▶ Material for the task
******************************

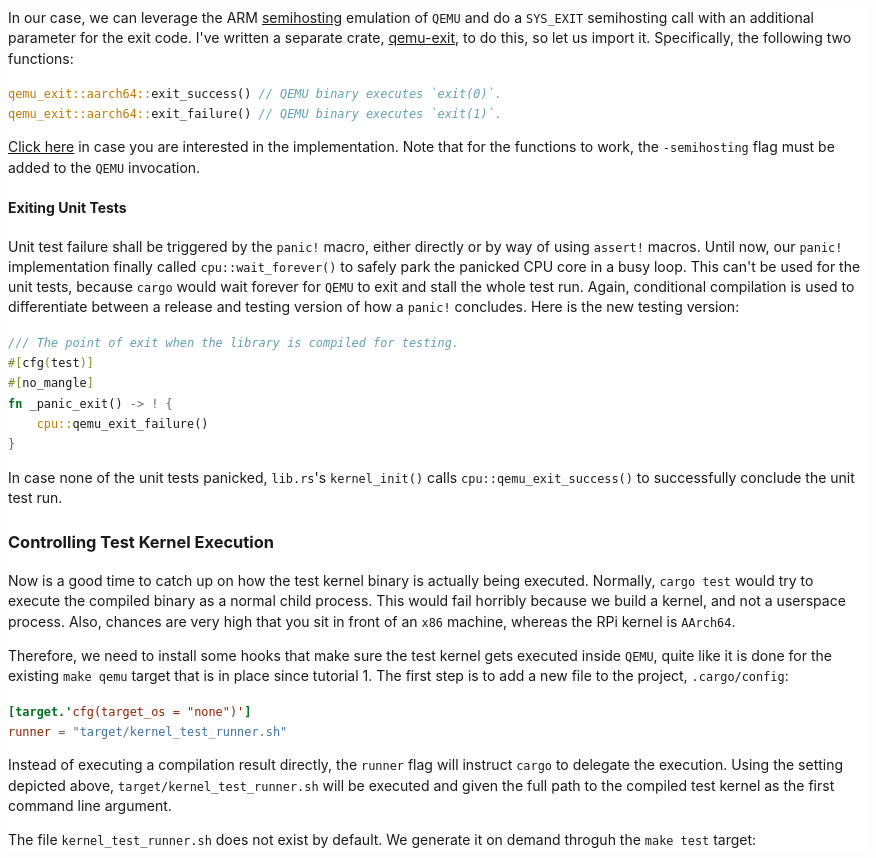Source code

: In our case, we can leverage the ARM [semihosting] emulation of `QEMU` and do a `SYS_EXIT`
semihosting call with an additional parameter for the exit code. I've written a separate crate,
[qemu-exit], to do this, so let us import it. Specifically, the following two functions:

```rust
qemu_exit::aarch64::exit_success() // QEMU binary executes `exit(0)`.
qemu_exit::aarch64::exit_failure() // QEMU binary executes `exit(1)`.
```

[Click here] in case you are interested in the implementation. Note that for the functions to work,
the `-semihosting` flag must be added to the `QEMU` invocation.

[exit status]: https://en.wikipedia.org/wiki/Exit_status
[@phil-opp]: https://github.com/phil-opp
[learned how to do this]: https://os.phil-opp.com/testing/#exiting-qemu
[semihosting]: https://static.docs.arm.com/100863/0200/semihosting.pdf
[qemu-exit]: https://github.com/andre-richter/qemu-exit
[Click here]: https://github.com/andre-richter/qemu-exit/blob/master/src/aarch64.rs

#### Exiting Unit Tests

Unit test failure shall be triggered by the `panic!` macro, either directly or by way of using
`assert!` macros. Until now, our `panic!` implementation finally called `cpu::wait_forever()` to
safely park the panicked CPU core in a busy loop. This can't be used for the unit tests, because
`cargo` would wait forever for `QEMU` to exit and stall the whole test run. Again, conditional
compilation is used to differentiate between a release and testing version of how a `panic!`
concludes. Here is the new testing version:

```rust
/// The point of exit when the library is compiled for testing.
#[cfg(test)]
#[no_mangle]
fn _panic_exit() -> ! {
    cpu::qemu_exit_failure()
}
```

In case none of the unit tests panicked, `lib.rs`'s  `kernel_init()` calls
`cpu::qemu_exit_success()` to successfully conclude the unit test run.

### Controlling Test Kernel Execution

Now is a good time to catch up on how the test kernel binary is actually being executed. Normally,
`cargo test` would try to execute the compiled binary as a normal child process. This would fail
horribly because we build a kernel, and not a userspace process. Also, chances are very high that
you sit in front of an `x86` machine, whereas the RPi kernel is `AArch64`.

Therefore, we need to install some hooks that make sure the test kernel gets executed inside `QEMU`,
quite like it is done for the existing `make qemu` target that is in place since tutorial 1. The
first step is to add a new file to the project, `.cargo/config`:

```toml
[target.'cfg(target_os = "none")']
runner = "target/kernel_test_runner.sh"
```

Instead of executing a compilation result directly, the `runner` flag will instruct `cargo` to
delegate the execution. Using the setting depicted above, `target/kernel_test_runner.sh` will be
executed and given the full path to the compiled test kernel as the first command line argument.

The file `kernel_test_runner.sh` does not exist by default. We generate it on demand throguh the
`make test` target:


[native testing framework]: https://doc.rust-lang.org/book/ch11-00-testing.html
[native testing framework]: https://doc.rust-lang.org/book/ch11-00-testing.html
[custom_test_frameworks]: https://doc.rust-lang.org/unstable-book/language-features/custom-test-frameworks.html
[Integration Tests]: https://doc.rust-lang.org/book/ch11-03-test-organization.html#integration-tests
[testing]: https://os.phil-opp.com/testing
[explained in the official Rust book]: https://doc.rust-lang.org/book/ch11-03-test-organization.html#integration-tests-for-binary-crates
[overrides the compiler-inserted `main` shim]: https://doc.rust-lang.org/unstable-book/language-features/lang-items.html?highlight=no_main#writing-an-executable-without-stdlib
[procedural macro]: https://doc.rust-lang.org/reference/procedural-macros.html
[tutorial 03]: ../03_hacky_hello_world
[Ruby]: https://www.ruby-lang.org/
[procedural macro]: https://doc.rust-lang.org/reference/procedural-macros.html
[The source is in the test-macros crate]: test-macros/src/lib.rs
[exception.rs]: src/exception.rs
[weak symbol]: https://en.wikipedia.org/wiki/Weak_symbol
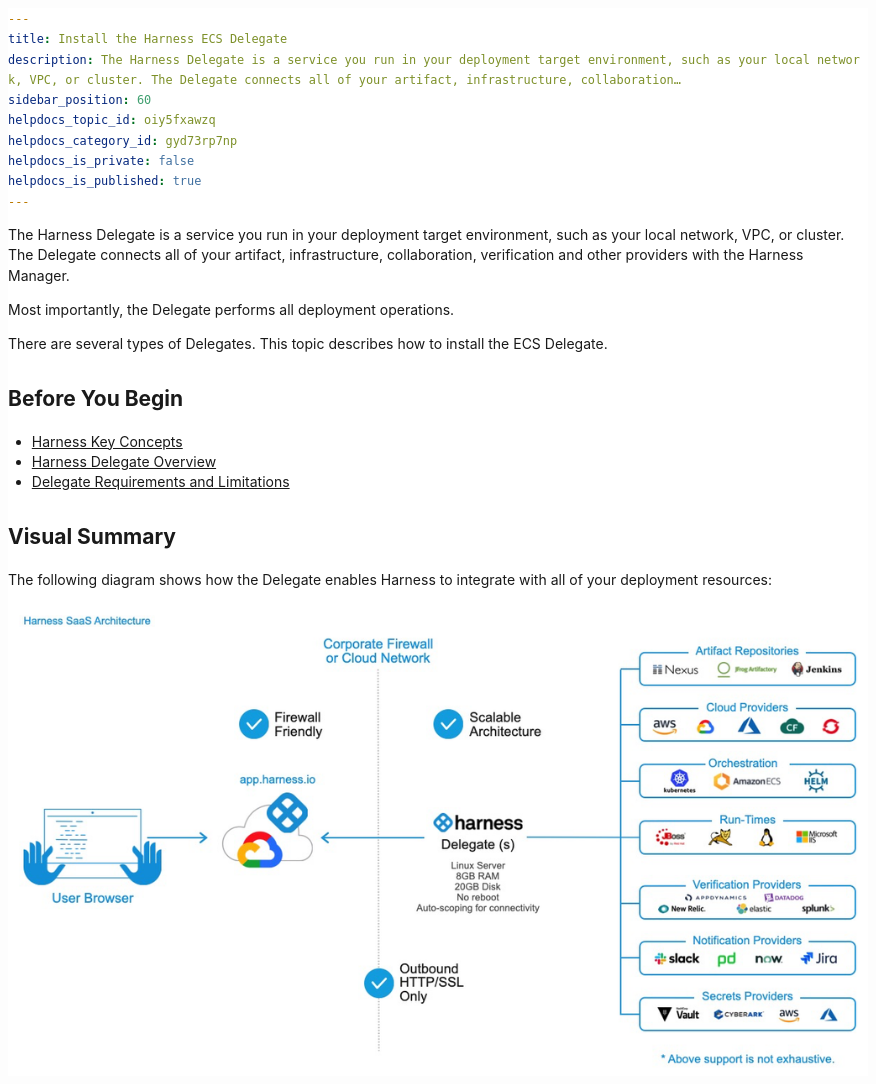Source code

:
 ```yaml
---
title: Install the Harness ECS Delegate
description: The Harness Delegate is a service you run in your deployment target environment, such as your local network, VPC, or cluster. The Delegate connects all of your artifact, infrastructure, collaboration…
sidebar_position: 60
helpdocs_topic_id: oiy5fxawzq
helpdocs_category_id: gyd73rp7np
helpdocs_is_private: false
helpdocs_is_published: true
---
```


The Harness Delegate is a service you run in your deployment target environment, such as your local network, VPC, or cluster. The Delegate connects all of your artifact, infrastructure, collaboration, verification and other providers with the Harness Manager.

Most importantly, the Delegate performs all deployment operations.

There are several types of Delegates. This topic describes how to install the ECS Delegate.


## Before You Begin

* [Harness Key Concepts](../../../starthere-firstgen/harness-key-concepts.md)
* [Harness Delegate Overview](delegate-installation.md)
* [Delegate Requirements and Limitations](delegate-requirements-and-limitations.md)

## Visual Summary

The following diagram shows how the Delegate enables Harness to integrate with all of your deployment resources:

![](./static/install-ecs-delegate-01.png)
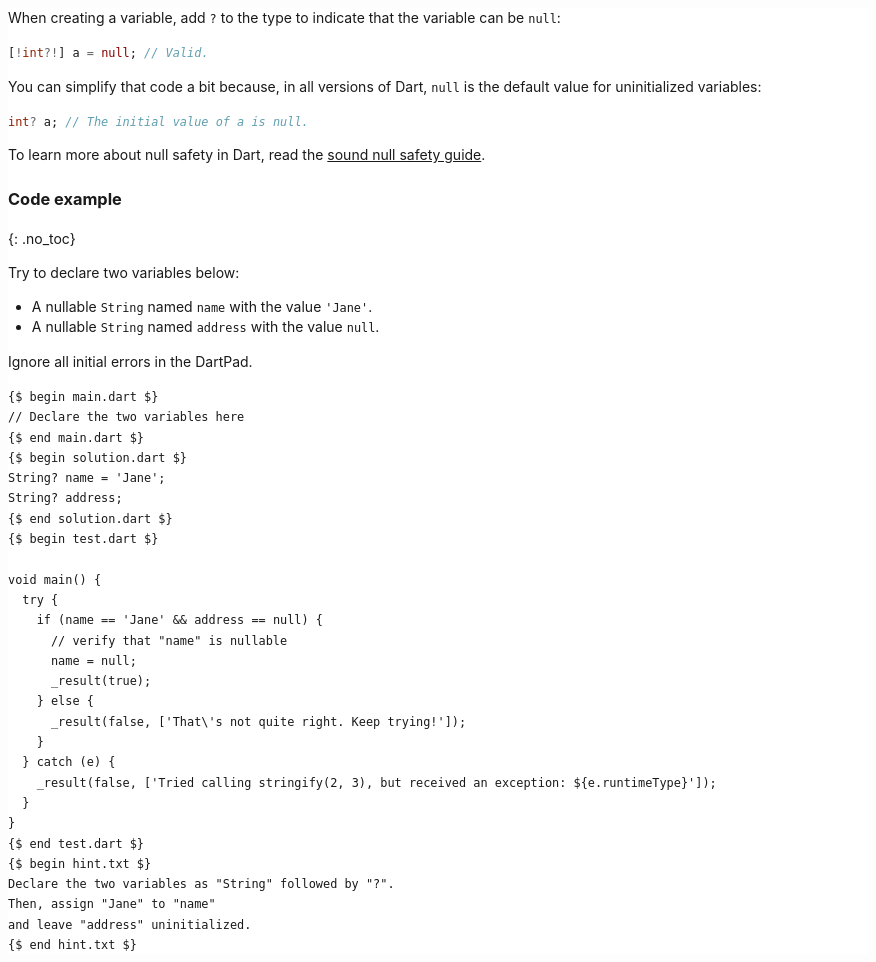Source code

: When creating a variable, add `?` to the type to indicate
that the variable can be `null`:

<?code-excerpt "misc/bin/cheatsheet/nullable.dart (valid-null)" replace="/int\?/[!int?!]/g"?>
```dart
[!int?!] a = null; // Valid.
```

You can simplify that code a bit because, in all versions of Dart,
`null` is the default value for uninitialized variables:

<?code-excerpt "misc/bin/cheatsheet/nullable.dart (simple-null)"?>
```dart
int? a; // The initial value of a is null.
```

To learn more about null safety in Dart,
read the [sound null safety guide](/null-safety).


### Code example
{: .no_toc}

Try to declare two variables below:
- A nullable `String` named `name` with the value `'Jane'`.
- A nullable `String` named `address` with the value `null`.

Ignore all initial errors in the DartPad.

```dart:run-dartpad:ga_id-nullable_variables
{$ begin main.dart $}
// Declare the two variables here
{$ end main.dart $}
{$ begin solution.dart $}
String? name = 'Jane';
String? address;
{$ end solution.dart $}
{$ begin test.dart $}

void main() {
  try {
    if (name == 'Jane' && address == null) {
      // verify that "name" is nullable
      name = null;
      _result(true);
    } else {
      _result(false, ['That\'s not quite right. Keep trying!']);
    }
  } catch (e) {
    _result(false, ['Tried calling stringify(2, 3), but received an exception: ${e.runtimeType}']);
  }
}
{$ end test.dart $}
{$ begin hint.txt $}
Declare the two variables as "String" followed by "?".
Then, assign "Jane" to "name"
and leave "address" uninitialized.
{$ end hint.txt $}
```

******************************

▶ Task brief
Return only the lines of the records in which the string "html" appears.

▶ Exercise output
[native testing framework]: https://doc.rust-lang.org/book/ch11-00-testing.html
[native testing framework]: https://doc.rust-lang.org/book/ch11-00-testing.html
[custom_test_frameworks]: https://doc.rust-lang.org/unstable-book/language-features/custom-test-frameworks.html
[Integration Tests]: https://doc.rust-lang.org/book/ch11-03-test-organization.html#integration-tests
[explained in the official Rust book]: https://doc.rust-lang.org/book/ch11-03-test-organization.html#integration-tests-for-binary-crates
[overrides the compiler-inserted `main` shim]: https://doc.rust-lang.org/unstable-book/language-features/lang-items.html?highlight=no_main#writing-an-executable-without-stdlib
[procedural macro]: https://doc.rust-lang.org/reference/procedural-macros.html
[procedural macro]: https://doc.rust-lang.org/reference/procedural-macros.html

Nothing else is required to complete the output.